Зимней порою семь дней безмятежных сидит АлкионаСмирно на яйцах в гнезде, над волнами витающем моря.
По морю путь безопасен тогда: сторожит свои ветры,Не выпуская, Эол, предоставивши море внучатам.
(Пер. С. Шервинского)В истории этой метаморфозы обнаруживается и второй важный подтекст к «Тени друга» — эпизод с Морфеем, то есть Сновидением, являющимся Алкионе в облике покойного мужа. (Морфей, специально изобретенный на этот случай Овидием и эмблематизирующий идею «мета-морфоз», то есть, выражаясь по-современному, morphing’а, дал, кстати, название морфию; а именем halcyon в смысле «богоданного покоя» названо американское снотворное.)
Овидиевские подтексты Батюшкова и, значит, гаспаровской открытки могли, в свою очередь, отсылать к статьям самого М. Л. о первом великом поэте-изгнаннике, в частности — к книге «Скорбные элегии. Письма с Понта» (М., 1978, Литературные памятники) с его комментариями и переводами. Ее экземпляр он подарил мне перед моим отъездом в эмиграцию, снабдив посвящением в форме элегического дистиха:
Знал над стихами Назон, что на Понте он пишет для Рима;Ныне где Понт и где Рим — сам не ответит Эдип.
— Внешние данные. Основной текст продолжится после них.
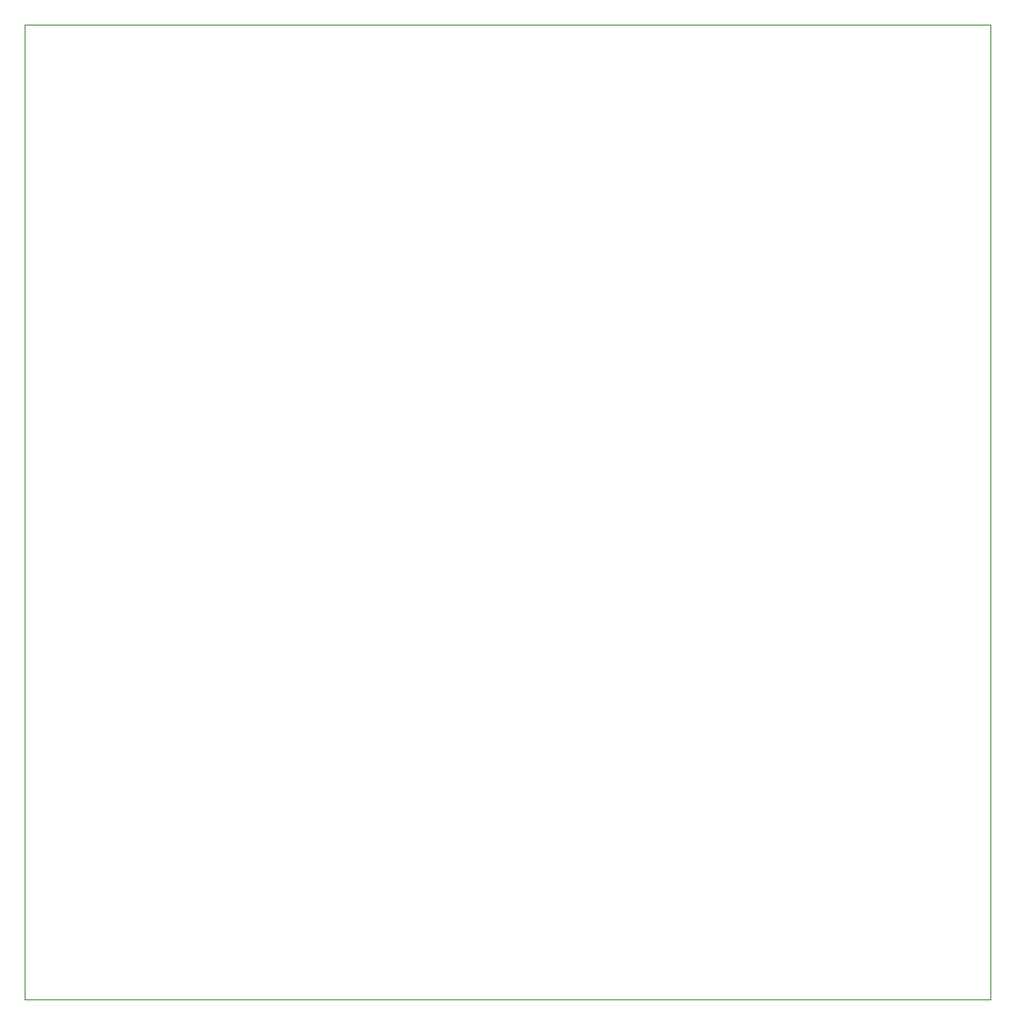
<source format=gbr>
%TF.GenerationSoftware,KiCad,Pcbnew,(7.0.0)*%
%TF.CreationDate,2023-04-20T18:13:23-06:00*%
%TF.ProjectId,Phase_B_ATMEGA_v3,50686173-655f-4425-9f41-544d4547415f,rev?*%
%TF.SameCoordinates,Original*%
%TF.FileFunction,Profile,NP*%
%FSLAX46Y46*%
G04 Gerber Fmt 4.6, Leading zero omitted, Abs format (unit mm)*
G04 Created by KiCad (PCBNEW (7.0.0)) date 2023-04-20 18:13:23*
%MOMM*%
%LPD*%
G01*
G04 APERTURE LIST*
%TA.AperFunction,Profile*%
%ADD10C,0.100000*%
%TD*%
G04 APERTURE END LIST*
D10*
X121125000Y-34475000D02*
X210875000Y-34475000D01*
X210875000Y-34475000D02*
X210875000Y-124925000D01*
X210875000Y-124925000D02*
X121125000Y-124925000D01*
X121125000Y-124925000D02*
X121125000Y-34475000D01*
M02*

</source>
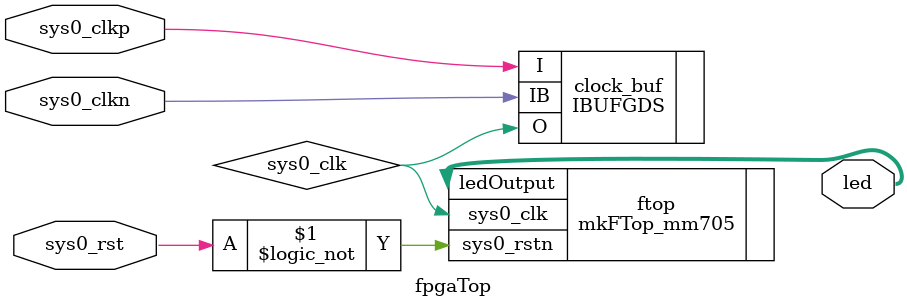
<source format=v>

module fpgaTop (
  input  wire        sys0_clkp,      // sys0 Clock +
  input  wire        sys0_clkn,      // sys0 Clock -
  input  wire        sys0_rst,       // sys0 Reset (active high)

  output wire [7:0]  led            // leds
//  output wire [3:0]  lcd_db,
//  output wire        lcd_e,
//  output wire        lcd_rs,
//  output wire        lcd_rw


);

//ECO here
wire sys0_clk;
IBUFGDS clock_buf( .O(sys0_clk), .I(sys0_clkp), .IB(sys0_clkn));

// Instance and connect mkFTop...
 mkFTop_mm705 ftop(
  .sys0_clk          (sys0_clk),
  .sys0_rstn         (!sys0_rst),   // Invert to make active-low

  .ledOutput           (led)
//  .lcd_db            (lcd_db),
//  .lcd_e             (lcd_e),
//  .lcd_rs            (lcd_rs),
//  .lcd_rw            (lcd_rw)
);

endmodule

</source>
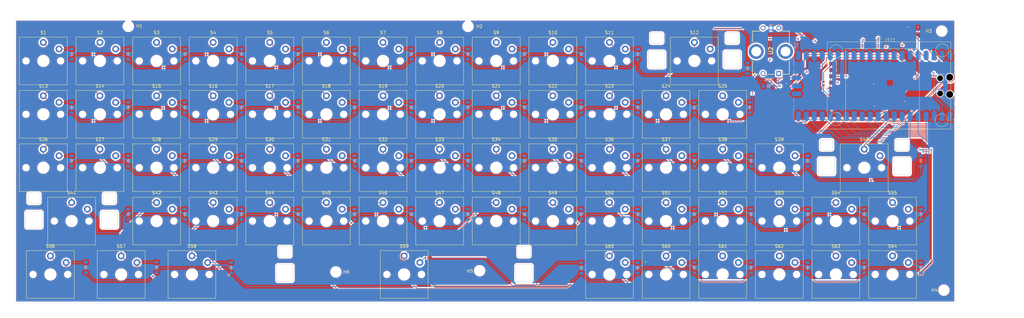
<source format=kicad_pcb>
(kicad_pcb
	(version 20241229)
	(generator "pcbnew")
	(generator_version "9.0")
	(general
		(thickness 1.6)
		(legacy_teardrops no)
	)
	(paper "A3")
	(title_block
		(title "Centauri")
		(date "2025-06-12")
		(rev "1.0")
	)
	(layers
		(0 "F.Cu" signal)
		(2 "B.Cu" signal)
		(9 "F.Adhes" user "F.Adhesive")
		(11 "B.Adhes" user "B.Adhesive")
		(13 "F.Paste" user)
		(15 "B.Paste" user)
		(5 "F.SilkS" user "F.Silkscreen")
		(7 "B.SilkS" user "B.Silkscreen")
		(1 "F.Mask" user)
		(3 "B.Mask" user)
		(17 "Dwgs.User" user "User.Drawings")
		(19 "Cmts.User" user "User.Comments")
		(21 "Eco1.User" user "User.Eco1")
		(23 "Eco2.User" user "User.Eco2")
		(25 "Edge.Cuts" user)
		(27 "Margin" user)
		(31 "F.CrtYd" user "F.Courtyard")
		(29 "B.CrtYd" user "B.Courtyard")
		(35 "F.Fab" user)
		(33 "B.Fab" user)
		(39 "User.1" user)
		(41 "User.2" user)
		(43 "User.3" user)
		(45 "User.4" user)
	)
	(setup
		(stackup
			(layer "F.SilkS"
				(type "Top Silk Screen")
			)
			(layer "F.Paste"
				(type "Top Solder Paste")
			)
			(layer "F.Mask"
				(type "Top Solder Mask")
				(thickness 0.01)
			)
			(layer "F.Cu"
				(type "copper")
				(thickness 0.035)
			)
			(layer "dielectric 1"
				(type "core")
				(thickness 1.51)
				(material "FR4")
				(epsilon_r 4.5)
				(loss_tangent 0.02)
			)
			(layer "B.Cu"
				(type "copper")
				(thickness 0.035)
			)
			(layer "B.Mask"
				(type "Bottom Solder Mask")
				(thickness 0.01)
			)
			(layer "B.Paste"
				(type "Bottom Solder Paste")
			)
			(layer "B.SilkS"
				(type "Bottom Silk Screen")
			)
			(copper_finish "None")
			(dielectric_constraints no)
		)
		(pad_to_mask_clearance 0)
		(allow_soldermask_bridges_in_footprints no)
		(tenting front back)
		(grid_origin 54 102)
		(pcbplotparams
			(layerselection 0x00000000_00000000_55555555_5755f5ff)
			(plot_on_all_layers_selection 0x00000000_00000000_00000000_00000000)
			(disableapertmacros no)
			(usegerberextensions yes)
			(usegerberattributes yes)
			(usegerberadvancedattributes yes)
			(creategerberjobfile yes)
			(dashed_line_dash_ratio 12.000000)
			(dashed_line_gap_ratio 3.000000)
			(svgprecision 4)
			(plotframeref no)
			(mode 1)
			(useauxorigin no)
			(hpglpennumber 1)
			(hpglpenspeed 20)
			(hpglpendiameter 15.000000)
			(pdf_front_fp_property_popups yes)
			(pdf_back_fp_property_popups yes)
			(pdf_metadata yes)
			(pdf_single_document no)
			(dxfpolygonmode yes)
			(dxfimperialunits yes)
			(dxfusepcbnewfont yes)
			(psnegative no)
			(psa4output no)
			(plot_black_and_white yes)
			(sketchpadsonfab no)
			(plotpadnumbers no)
			(hidednponfab no)
			(sketchdnponfab yes)
			(crossoutdnponfab yes)
			(subtractmaskfromsilk yes)
			(outputformat 1)
			(mirror no)
			(drillshape 0)
			(scaleselection 1)
			(outputdirectory "./")
		)
	)
	(net 0 "")
	(net 1 "Row 1")
	(net 2 "Net-(D1-K)")
	(net 3 "Net-(D2-K)")
	(net 4 "Net-(D3-K)")
	(net 5 "Net-(D4-K)")
	(net 6 "Net-(D5-K)")
	(net 7 "Net-(D6-K)")
	(net 8 "Net-(D7-K)")
	(net 9 "Net-(D8-K)")
	(net 10 "Net-(D9-K)")
	(net 11 "Net-(D10-K)")
	(net 12 "Net-(D11-K)")
	(net 13 "Net-(D12-K)")
	(net 14 "Row 2")
	(net 15 "Net-(D13-K)")
	(net 16 "Net-(D14-K)")
	(net 17 "Net-(D15-K)")
	(net 18 "Net-(D16-K)")
	(net 19 "Net-(D17-K)")
	(net 20 "Net-(D18-K)")
	(net 21 "Net-(D19-K)")
	(net 22 "Net-(D20-K)")
	(net 23 "Net-(D21-K)")
	(net 24 "Net-(D22-K)")
	(net 25 "Net-(D23-K)")
	(net 26 "Net-(D24-K)")
	(net 27 "Net-(D25-K)")
	(net 28 "Net-(D26-K)")
	(net 29 "Row 3")
	(net 30 "Net-(D27-K)")
	(net 31 "Net-(D28-K)")
	(net 32 "Net-(D29-K)")
	(net 33 "Net-(D30-K)")
	(net 34 "Net-(D31-K)")
	(net 35 "Net-(D32-K)")
	(net 36 "Net-(D33-K)")
	(net 37 "Net-(D34-K)")
	(net 38 "Net-(D35-K)")
	(net 39 "Net-(D36-K)")
	(net 40 "Net-(D37-K)")
	(net 41 "Net-(D38-K)")
	(net 42 "Net-(D39-K)")
	(net 43 "Net-(D40-K)")
	(net 44 "Net-(D41-K)")
	(net 45 "Row 4")
	(net 46 "Net-(D42-K)")
	(net 47 "Net-(D43-K)")
	(net 48 "Net-(D44-K)")
	(net 49 "Net-(D45-K)")
	(net 50 "Net-(D46-K)")
	(net 51 "Net-(D47-K)")
	(net 52 "Net-(D48-K)")
	(net 53 "Net-(D49-K)")
	(net 54 "Net-(D50-K)")
	(net 55 "Net-(D51-K)")
	(net 56 "Net-(D52-K)")
	(net 57 "Net-(D53-K)")
	(net 58 "Net-(D54-K)")
	(net 59 "Net-(D55-K)")
	(net 60 "Net-(D56-K)")
	(net 61 "Row 5")
	(net 62 "Net-(D57-K)")
	(net 63 "Net-(D58-K)")
	(net 64 "Net-(D59-K)")
	(net 65 "Net-(D60-K)")
	(net 66 "Net-(D61-K)")
	(net 67 "Net-(D62-K)")
	(net 68 "Net-(D63-K)")
	(net 69 "Net-(D64-K)")
	(net 70 "Net-(TFT1-BLK)")
	(net 71 "3.3V")
	(net 72 "Net-(D66-K)")
	(net 73 "GND")
	(net 74 "Signal B")
	(net 75 "Column 1")
	(net 76 "Column 2")
	(net 77 "Column 3")
	(net 78 "Column 4")
	(net 79 "Column 5")
	(net 80 "Column 6")
	(net 81 "Column 7")
	(net 82 "Column 8")
	(net 83 "Column 9")
	(net 84 "Column 10")
	(net 85 "Column 11")
	(net 86 "Column 12")
	(net 87 "Column 13")
	(net 88 "Column 14")
	(net 89 "Column 15")
	(net 90 "DC")
	(net 91 "SDA")
	(net 92 "SCL")
	(net 93 "RES")
	(net 94 "unconnected-(U1-GND-Pad38)")
	(net 95 "unconnected-(U1-GND-Pad8)")
	(net 96 "unconnected-(U1-AGND-Pad33)")
	(net 97 "unconnected-(U1-VSYS-Pad39)")
	(net 98 "unconnected-(U1-GND-Pad28)")
	(net 99 "unconnected-(U1-3V3_EN-Pad37)")
	(net 100 "unconnected-(U1-ADC_VREF-Pad35)")
	(net 101 "unconnected-(U1-VBUS-Pad40)")
	(net 102 "unconnected-(U1-GND-Pad13)")
	(net 103 "unconnected-(U1-GND-Pad18)")
	(net 104 "unconnected-(U1-RUN-Pad30)")
	(net 105 "Net-(D65-K)")
	(net 106 "Signal A")
	(net 107 "unconnected-(U2-MH_2-Pad7)")
	(net 108 "unconnected-(U2-MH_1-Pad6)")
	(footprint "ScottoKeebs_Choc:Choc_V1_1.00u" (layer "F.Cu") (at 93.576 76.1))
	(footprint "Personal:TFT_1.3_SPI_Module" (layer "F.Cu") (at 308.896 36))
	(footprint "ScottoKeebs_Choc:Choc_V1_1.00u" (layer "F.Cu") (at 75.576 42.1))
	(footprint "ScottoKeebs_Choc:Choc_V1_1.00u" (layer "F.Cu") (at 255.576 59.1))
	(footprint "ScottoKeebs_Choc:Choc_V1_2.00u" (layer "F.Cu") (at 48.576 93.1))
	(footprint "ScottoKeebs_Choc:Choc_V1_1.00u" (layer "F.Cu") (at 147.576 93.1))
	(footprint "ScottoKeebs_Choc:Choc_V1_1.00u" (layer "F.Cu") (at 75.576 59.1))
	(footprint "ScottoKeebs_Choc:Choc_V1_1.00u" (layer "F.Cu") (at 129.576 76.1))
	(footprint "ScottoKeebs_Choc:Choc_V1_1.00u" (layer "F.Cu") (at 273.576 110.1))
	(footprint "ScottoKeebs_Choc:Choc_V1_1.00u" (layer "F.Cu") (at 165.576 76.1))
	(footprint "ScottoKeebs_Choc:Choc_V1_1.00u" (layer "F.Cu") (at 57.576 42.1))
	(footprint "MountingHole:MountingHole_3.2mm_M3" (layer "F.Cu") (at 132.6 109.3))
	(footprint "ScottoKeebs_Choc:Choc_V1_1.25u" (layer "F.Cu") (at 64.326 110.1))
	(footprint "ScottoKeebs_Choc:Choc_V1_1.00u" (layer "F.Cu") (at 273.576 76.1))
	(footprint "ScottoKeebs_Choc:Choc_V1_1.00u" (layer "F.Cu") (at 219.57 110.1))
	(footprint "ScottoKeebs_Choc:Choc_V1_1.00u" (layer "F.Cu") (at 147.576 42.1))
	(footprint "ScottoKeebs_Choc:Choc_V1_1.00u" (layer "F.Cu") (at 291.576 110.1))
	(footprint "marbastlib-xp-choc:STAB_choc_2u" (layer "F.Cu") (at 246.6 42.1))
	(footprint "ScottoKeebs_Choc:Choc_V1_1.00u" (layer "F.Cu") (at 219.576 93.1))
	(footprint "ScottoKeebs_Choc:Choc_V1_1.00u" (layer "F.Cu") (at 291.576 93.1))
	(footprint "ScottoKeebs_Choc:Choc_V1_1.00u" (layer "F.Cu") (at 57.576 76.1))
	(footprint "ScottoKeebs_Choc:Choc_V1_1.00u" (layer "F.Cu") (at 39.576 76.1))
	(footprint "ScottoKeebs_Choc:Choc_V1_1.00u" (layer "F.Cu") (at 309.576 93.1))
	(footprint "ScottoKeebs_Choc:Choc_V1_1.00u" (layer "F.Cu") (at 93.576 42.1))
	(footprint "ScottoKeebs_Choc:Choc_V1_1.00u" (layer "F.Cu") (at 111.576 76.1))
	(footprint "ScottoKeebs_Choc:Choc_V1_1.00u" (layer "F.Cu") (at 201.576 76.1))
	(footprint "ScottoKeebs_Choc:Choc_V1_1.00u" (layer "F.Cu") (at 39.576 42.1))
	(footprint "ScottoKeebs_Choc:Choc_V1_1.00u" (layer "F.Cu") (at 147.576 59.1))
	(footprint "ScottoKeebs_Choc:Choc_V1_1.00u" (layer "F.Cu") (at 309.576 110.1))
	(footprint "MountingHole:MountingHole_3.2mm_M3" (layer "F.Cu") (at 174.6 31.1))
	(footprint "ScottoKeebs_Choc:Choc_V1_1.00u" (layer "F.Cu") (at 183.576 93.1))
	(footprint "MountingHole:MountingHole_3.2mm_M3" (layer "F.Cu") (at 66.6 31.1))
	(footprint "marbastlib-xp-choc:STAB_choc_2u"
		(layer "F.Cu")
		(uuid "784f0b05-1f83-48c9-b19a-a8d85d824a76")
		(at 48.6 93.1)
		(descr "Footprint for Kailh Choc style switches")
		(property "Reference" "REF**"
			(at 0 -2.75 180)
			(layer "Dwgs.User")
			(hide yes)
			(uuid "7adeff21-5ddc-4198-8a2a-0b86b8b00551")
			(effects
				(font
					(size 1 1)
					(thickness 0.15)
				)
			)
		)
		(property "Value" "STAB_choc_2u"
			(at 0 6.5 180)
			(layer "Cmts.User")
			(uuid "c7f34331-d3d0-430d-a410-461af074e01e")
			(effects
				(font
					(size 1 1)
					(thickness 0.15)
				)
			)
		)
		(property "Datasheet" ""
			(at 0 0 0)
			(layer "F.Fab")
			(hide yes)
			(uuid "e1ba2109-2419-41a0-a0bf-d360037096cd")
			(effects
				(font
					(size 1.27 1.27)
					(thickness 0.15)
				)
			)
		)
		(property "Description" ""
			(at 0 0 0)
			(layer "F.Fab")
			(hide yes)
			(uuid "0894ee48-abbc-49ba-9faa-edcb44946275")
			(effects
				(font
					(size 1.27 1.27)
					(thickness 0.15)
				)
			)
		)
		(attr exclude_from_pos_files exclude_from_bom)
		(fp_line
			(start -18 -8.5)
			(end 18 -8.5)
			(stroke
				(width 0.12)
				(type solid)
			)
			(layer "Dwgs.User")
			(uuid "617dc834-c16b-459b-81f7-d3a270f2da94")
		)
		(fp_line
			(start -18 8.5)
			(end -18 -8.5)
			(stroke
				(width 0.12)
				(type solid)
			)
			(layer "Dwgs.User")
			(uuid "ab46568c-626e-4f02-9c7d-16ade657b33a")
		)
		(fp_line
			(start -7 -7)
			(end -7 -5)
			(stroke
				(width 0.12)
				(type solid)
			)
			(layer "Dwgs.User")
			(uuid "3dc0d9b6-94fe-4419-8684-a1133e975251")
		)
		(fp_line
			(start -7 -7)
			(end -5 -7)
			(stroke
				(width 0.12)
				(type solid)
			)
			(layer "Dwgs.User")
			(uuid "f4119ba8-ec8f-4e64-81eb-9024bd37fe25")
		)
		(fp_line
			(start -7 7)
			(end -7 5)
			(stroke
				(width 0.12)
				(type solid)
			)
			(layer "Dwgs.User")
			(uuid "ed18de9e-3c9e-49b9-88f1-cd760c5170a7")
		)
		(fp_line
			(start -7 7)
			(end -5 7)
			(stroke
				(width 0.12)
				(type solid)
			)
			(layer "Dwgs.User")
			(uuid "b2d9cbe9-9306-4bc7-bdec-520a5e1f0544")
		)
		(fp_line
			(start 7 -7)
			(end 5 -7)
			(stroke
				(width 0.12)
				(type solid)
			)
			(layer "Dwgs.User")
			(uuid "5a504be9-5b5b-4f07-8aec-e6c978bb038a")
		)
		(fp_line
			(start 7 -7)
			(end 7 -5)
			(stroke
				(width 0.12)
				(type solid)
			)
			(layer "Dwgs.User")
			(uuid "6ee0fdc2-71f0-40a6-8590-18dddd11810e")
		)
		(fp_line
			(start 7 5)
			(end 7 7)
			(stroke
				(width 0.12)
				(type solid)
			)
			(layer "Dwgs.User")
			(uuid "64f0fde6-e8a4-46ed-8e2e-effaaad93fea")
		)
		(fp_line
			(start 7 7)
			(end 5 7)
			(stroke
				(width 0.12)
				(type solid)
			)
			
... [2478428 chars truncated]
</source>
(23/X-78)Сходится, однако, не все. Зимородок — не чайка (а реальный зимородок гнезд вообще не вьет: он кладет яйца в прибрежные ямки), Испания — не Альбион, Эдипу не было дела до Рима, Батюшков отплыл из Англии (в Швецию) не в конце декабря, а в июне (1814 года), да и «Г» — лишнее… Кстати, от этого «Г» зависит толкование имени Гальционы/Алкионы в качестве то ли «морской гончей» (hal-cyon), ошибочное, то ли «охранительницы, стражницы» (alcy-one), правильное; между прочим, мотив «стражи» есть и в «Тени друга», и в реплике Лауры, а также в моем имени, означающем «охранитель мужей» (alexo + andr-) и таким образом отчасти родственном Алкионе.
Что касается разницы между зимородком и чайкой, то у Овидия Кеик и Алкиона превращаются богами просто в неопределенных «птиц». Различие удобно смазывается также употреблением обобщенного единственного числа, одного на двоих: ambo alite mutantur, букв. «оба превращаются в птицу». По другим источникам, оба становятся зимородками. Наконец, согласно третьим, Алкиона обращается в зимородка, а Кеик — в чайку, что соответствует греческому значению его имени (Ceyx = «морская чайка»; но заманчивая этимология чайка ‹ keyk-s, к сожалению, некорректна: оба слова имеют звукоподражательное происхождение, но каждый свое; как сообщает запрошенный по электронной почте Старостин, греческому keyk — соответствует в русском не чайка, а… сова). Союз чайки с зимородком создает серьезные проблемы межвидового скрещивания, каковые, впрочем, лишь контрастно оттеняют преодолевающую все преграды силу любви (ведь и наказаны-то богами Алкиона и Кеик были, по одной из версий, за переоценку своей любви — за то, что называли друг друга Герой и Зевсом), ну и, конечно, могущество богов.